Des auto-questionnaires validés existent pour mesurer la sévérité et le retentissement de l'insomnie : utiliser les versions officielles, sans les reproduire ici.
Orientation : et si ce n'était pas (qu')une insomnie ?
Devant une plainte de sommeil, quelques tableaux à ne pas manquer, car ils changent la conduite :
Apnée du sommeil
Ronflements, pauses respiratoires, sommeil non réparateur, somnolence diurne, surpoids, hypertension. Orienter vers un enregistrement du sommeil.
Jambes sans repos
Besoin impérieux de bouger les jambes le soir, soulagé par le mouvement. Rechercher une carence en fer.

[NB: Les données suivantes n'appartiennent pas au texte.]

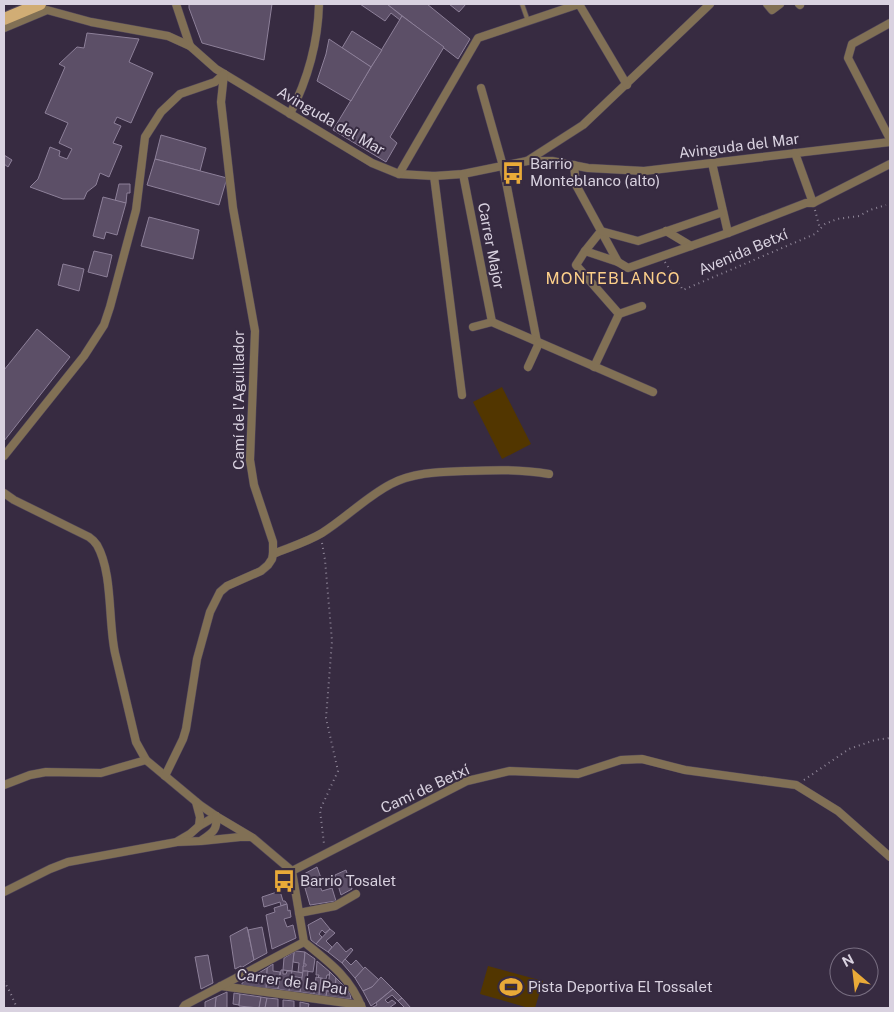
<svg xmlns="http://www.w3.org/2000/svg" width="894" height="1012" viewBox="0 0 894 1012" font-family="'Public Sans',sans-serif">
	<style>
		.green { fill: #523600 }
		.building { fill: #5c4f67; stroke: #8d8099 }
		.lines { fill: none; stroke-linecap: round; stroke-linejoin: round }
		.lane-casing { stroke: #51465a; stroke-width: 5.5 }
		.street-casing { stroke: #51465a; stroke-width: 9 }
		.primary-casing { stroke: #51465a; stroke-width: 14 }
		.path { stroke: #8f8698; stroke-width: 2; stroke-dasharray: 1 4; stroke-linecap: butt }
		.lane { stroke: #817055; stroke-width: 4 }
		.street { stroke: #817055; stroke-width: 8 }
		.primary { stroke: #d1ad75; stroke-width: 12 }
		.labels { text-anchor: middle; stroke-width: 4; stroke-linejoin: round; paint-order: stroke }
		.street-label { font-size: 15px; fill: #d9d2e0; stroke: #372b41 }
		.poi-label { font-size: 15px; fill: #d9d2e0; stroke: #372b41; text-anchor: start }
		.neighbourhood-label { font-size: 16px; letter-spacing: 1px; fill: #fccf8a; stroke: #372b41 }
	</style>
	<rect width="100%" height="100%" fill="#372b41"/>
	<!-- green -->
	<g class="green">
		<polygon points="502,387 531,444 502,459 473,402"/>
		<polygon points="488,966 543,981 535,1008 529,1008 480,994"/>
	</g>
	<!-- building -->
	<g class="building">
		<polygon points="189,4 272,4 264,60 202,43 189,8"/>
		<polygon points="360,4 387,4 402,16 400,20 391,13 385,21"/>
		<polygon points="387,4 427,4 470,39 458,59"/>
		<polygon points="449,4 466,4 459,12"/>
		<polygon points="402,16 444,47 390,137 397,143 386,162 333,130"/>
		<polygon points="352,31 382,50 371,67 342,48"/>
		<polygon points="87,33 139,39 129,62 153,73 131,123 117,117 114,123 121,126 113,143 122,146 109,177 100,173 96,185 87,192 84,199 63,199 30,187 38,179 50,147 60,151 59,156 67,159 72,149 59,143 68,123 45,113 65,67 59,64 77,47 84,48"/>
		<polygon points="329,39 371,67 351,101 317,81 326,54"/>
		<polygon points="161,135 206,148 200,171 155,159"/>
		<polygon points="4,155 12,160 8,167 4,164"/>
		<polygon points="155,159 227,178 219,205 147,185"/>
		<polygon points="119,184 130,184 130,193 127,193 126,203 115,201"/>
		<polygon points="103,197 126,203 117,235 106,232 104,239 93,236"/>
		<polygon points="149,217 199,230 193,259 141,246"/>
		<polygon points="94,251 112,255 107,277 88,272"/>
		<polygon points="63,264 84,269 79,291 58,285"/>
		<polygon points="37,329 70,357 4,441 4,370"/>
		<polygon points="317,867 321,878 314,880 315,885 305,888 302,878 304,874"/>
		<polygon points="346,870 352,889 341,895 335,875"/>
		<polygon points="319,884 322,891 332,888 336,901 310,905 305,888"/>
		<polygon points="280,891 283,901 285,901 287,904 281,906 280,902 264,907 262,897"/>
		<polygon points="287,904 288,911 290,910 291,917 284,919 287,927 293,925 296,938 272,949 266,915 275,912 274,908"/>
		<polygon points="321,918 330,929 325,933 322,930 319,934 322,937 316,944 311,940 308,925"/>
		<polygon points="247,927 254,960 241,968 241,966 235,969 230,936"/>
		<polygon points="262,927 267,953 254,960 248,930"/>
		<polygon points="330,929 335,933 326,941 332,947 328,952 316,944"/>
		<polygon points="337,942 346,952 351,948 353,950 342,963 328,952"/>
		<polygon points="296,951 305,952 303,973 298,972 299,963 293,962 294,952"/>
		<polygon points="294,952 292,971 283,970 284,958"/>
		<polygon points="305,952 315,959 313,972 303,971 303,966 306,966 306,964 304,964"/>
		<polygon points="208,955 213,983 201,989 195,957"/>
		<polygon points="345,959 351,965 356,960 364,969 355,978 342,963"/>
		<polygon points="317,961 330,972 329,975 327,975 326,979 318,978 319,975 316,975"/>
		<polygon points="273,964 273,971 280,972 278,989 266,988 267,968"/>
		<polygon points="365,967 379,980 372,987 363,991 355,978"/>
		<polygon points="267,968 266,988 242,985 242,983"/>
		<polygon points="281,970 283,970 283,974 286,974 287,971 292,971 289,991 278,989"/>
		<polygon points="292,971 303,973 302,978 291,976"/>
		<polygon points="303,971 308,971 307,982 315,984 314,994 300,992"/>
		<polygon points="330,972 336,978 335,986 334,986 333,992 327,991"/>
		<polygon points="316,977 321,978 319,995 314,994"/>
		<polygon points="381,977 393,989 378,1001 371,1006 363,991 372,987"/>
		<polygon points="321,978 326,979 326,984 328,985 326,996 319,995"/>
		<polygon points="336,978 346,988 350,994 351,999 326,996 327,991 335,992"/>
		<polygon points="291,979 297,980 296,982 301,983 300,992 289,991"/>
		<polygon points="393,989 402,998 398,1001 392,995 385,1000 388,1003 392,1000 396,1003 389,1008 371,1008 377,1005 376,1003"/>
		<polygon points="227,992 227,1008 215,1008 216,997"/>
		<polygon points="234,993 240,994 239,1005 233,1004"/>
		<polygon points="240,994 261,997 259,1008 239,1006"/>
		<polygon points="216,997 215,1008 205,1008 205,1002"/>
		<polygon points="261,997 267,998 265,1008 259,1008"/>
		<polygon points="267,998 278,999 278,1008 265,1008"/>
		<polygon points="402,998 411,1008 402,1008 404,1007 398,1001"/>
		<polygon points="283,1000 294,1001 294,1008 283,1008"/>
		<polygon points="300,1002 309,1004 308,1008 300,1008"/>
	</g>
	<g class="lines">
		<defs>
			<polyline id="lane" points="522,4 528,21"/>
			<g id="street">
				<polyline points="176,4 190,46 216,69 372,163 399,174 434,176 463,174 527,161 552,161 588,168 644,171 890,142"/>
				<polyline points="767,4 772,10 780,4"/>
				<polyline points="799,4 800,5"/>
				<polyline points="890,23 852,44 848,58 890,139"/>
				<polyline points="4,28 47,10 91,22 168,36 190,46"/>
				<polyline points="481,88 503,166 537,342"/>
				<path d="M290,114C308,79 318,43 319,4"/>
				<polyline points="795,153 813,203"/>
				<polyline points="527,161 583,125 710,4"/>
				<polyline points="712,163 728,233"/>
				<polyline points="574,165 576,185 618,262 585,251 601,231"/>
				<polyline points="399,174 478,38 579,4 627,85"/>
				<polyline points="463,174 492,322"/>
				<polyline points="434,176 462,395"/>
				<polyline points="601,231 638,241 723,212"/>
				<polyline points="666,231 691,246"/>
				<polyline points="585,251 576,265 619,314 594,367"/>
				<polyline points="618,262 628,268 728,233 806,203 813,203 890,164"/>
				<polyline points="619,314 642,306"/>
				<polyline points="473,327 492,322 653,392"/>
				<polyline points="528,367 539,343"/>
				<polyline points="4,456 84,356 104,325 110,307 136,210 145,137 161,112 180,94 215,82 224,74"/>
				<path d="M4,493L14,500L89,537C92,539 95,542 97,545C113,573 108,621 115,653L136,742L146,760L200,805L216,816L253,838L292,871"/>
				<path d="M273,554C290,547 307,542 322,533C346,518 366,497 391,484C414,472 440,472 465,471C494,470 520,469 549,474"/>
				<polyline points="165,776 183,739 186,729 197,659 210,612 220,592 227,586 261,571 268,565 272,559 273,554 273,542 254,485 250,460 255,331 233,208 221,102 224,74"/>
				<polyline points="4,785 30,775 46,772 101,773 146,760"/>
				<polyline points="199,826 216,816"/>
				<path d="M202,840C212,833 218,830 216,816"/>
				<polyline points="178,841 190,834 199,826 200,817 196,802"/>
				<polyline points="292,871 467,781 510,771 578,774 621,760 642,759 685,770 796,785 838,811 890,857"/>
				<path d="M292,871L304,942C329,962 350,977 362,1008"/>
				<polyline points="4,892 50,869 68,862 177,842 201,841 240,837 250,837"/>
				<polyline points="299,913 335,906 356,894"/>
				<polyline points="221,986 361,1005"/>
				<polyline points="183,1008 185,1005 304,942"/>
			</g>
			<polyline id="primary" points="4,19 40,4"/>
		</defs>
		<!-- lane casing -->
		<use href="#lane" class="lane-casing"/>
		<!-- street casing -->
		<use href="#street" class="street-casing"/>
		<!-- primary casing -->
		<use href="#primary" class="primary-casing"/>
		<!-- path -->
		<g class="path">
			<polyline points="815,210 820,229"/>
			<polyline points="665,262 683,290 815,234 825,224 837,219 859,216 870,210 886,205"/>
			<polyline points="322,543 325,560 332,641 326,718 338,771 320,810 324,844"/>
			<polyline points="804,780 849,749 875,740 890,738"/>
			<polyline points="4,981 10,992 17,1008"/>
		</g>
		<!-- lane -->
		<use href="#lane" class="lane"/>
		<!-- street -->
		<use href="#street" class="street"/>
		<!-- primary -->
		<use href="#primary" class="primary"/>
	</g>
	<!-- icons -->
	<defs>
		<symbol id="bus-bare" viewBox="-9 -9 18 18"><path d="M-5-6H5V4H4V6H2V4H-2V6H-4V4H-5ZM-3.5-4V0h7V-4ZM-3.5 1.2v1.5H-2V1.2ZM2 1.2v1.5H3.5V1.2Z" fill="#e9aa38" stroke="#372b41" stroke-width="2.5" paint-order="stroke"/></symbol>
		<symbol id="stadium-bare" viewBox="-9 -9 18 18"><path d="M0-5a6.5 5 0 1 0 0 10a6.5 5 0 1 0 0-10ZM-3.5-1.8h7v3.6h-7Z" fill="#e9aa38" stroke="#372b41" stroke-width="2.5" paint-order="stroke"/></symbol>
	</defs>
	<g fill-rule="evenodd">
		<use href="#bus-bare" x="497" y="157" width="32" height="32"/>
		<use href="#bus-bare" x="268" y="865" width="32" height="32"/>
		<use href="#stadium-bare" x="495" y="971" width="32" height="32"/>
	</g>
	<g class="labels">
		<!-- street labels -->
		<g class="street-label">
			<text transform="translate(331 121) rotate(30)" y="5">Avinguda del Mar</text>
			<text transform="translate(739 146) rotate(-7)" y="5">Avinguda del Mar</text>
			<text transform="translate(491 246) rotate(79)" y="5">Carrer Major</text>
			<text transform="translate(743 252) rotate(-23)" y="5">Avenida Betxí</text>
			<text transform="translate(239 400) rotate(-90)" y="5">Camí de l'Aguillador</text>
			<text transform="translate(425 789) rotate(-25)" y="5">Camí de Betxí</text>
			<text transform="translate(292 982) rotate(8)" y="5">Carrer de la Pau</text>
		</g>
		<!-- poi labels -->
		<g class="poi-label">
			<text x="530" y="169">Barrio<tspan x="530" dy="17">Monteblanco (alto)</tspan></text>
			<text x="300" y="886">Barrio Tosalet</text>
			<text x="528" y="992">Pista Deportiva El Tossalet</text>
		</g>
		<!-- neighbourhood labels -->
		<g class="neighbourhood-label">
			<text x="613" y="284">MONTEBLANCO</text>
		</g>
	</g>
	<!-- border -->
	<rect width="894" height="1012" fill="none" stroke="#d9d2e0" stroke-width="10"/>
	<!-- north arrow -->
	<g transform="translate(854 972) rotate(332)"><circle r="24" fill="#372b41" stroke="#786e81"/>
	<path d="M0-4L9 19L0 12L-9 19Z" fill="#e9aa38"/>
	<text y="-8" font-size="14" font-weight="bold" text-anchor="middle" fill="#d9d2e0">N</text>
	</g>
</svg>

Trouble du rythme circadien
Sommeil de bonne qualité mais décalé (couche-tard, réveil très matinal du sujet âgé, travail posté).
Hypersomnie, somnolence
Somnolence excessive de jour malgré un temps de sommeil suffisant : autre piste que l'insomnie.
Rechercher aussi une cause à traiter en parallèle : dépression, anxiété, ESPT, douleur, substances. Traiter l'insomnie reste souvent utile même quand elle est comorbide.
Adapter selon la personne
- Sujet âgé : besoins de sommeil réduits, sommeil plus léger et fragmenté (souvent normal). Restriction avec prudence (chutes, somnolence), plancher de sommeil respecté.
- Adolescent : souvent un retard de phase (couche-tard, difficulté à se lever) plus qu'une vraie insomnie : agir sur les horaires et la lumière.
- Période périnatale : privilégier hygiène, contrôle du stimulus et travail cognitif ; prudence médicamenteuse.
- Travail posté et décalage horaire : adapter l'exposition à la lumière et les horaires ; la restriction classique s'applique mal.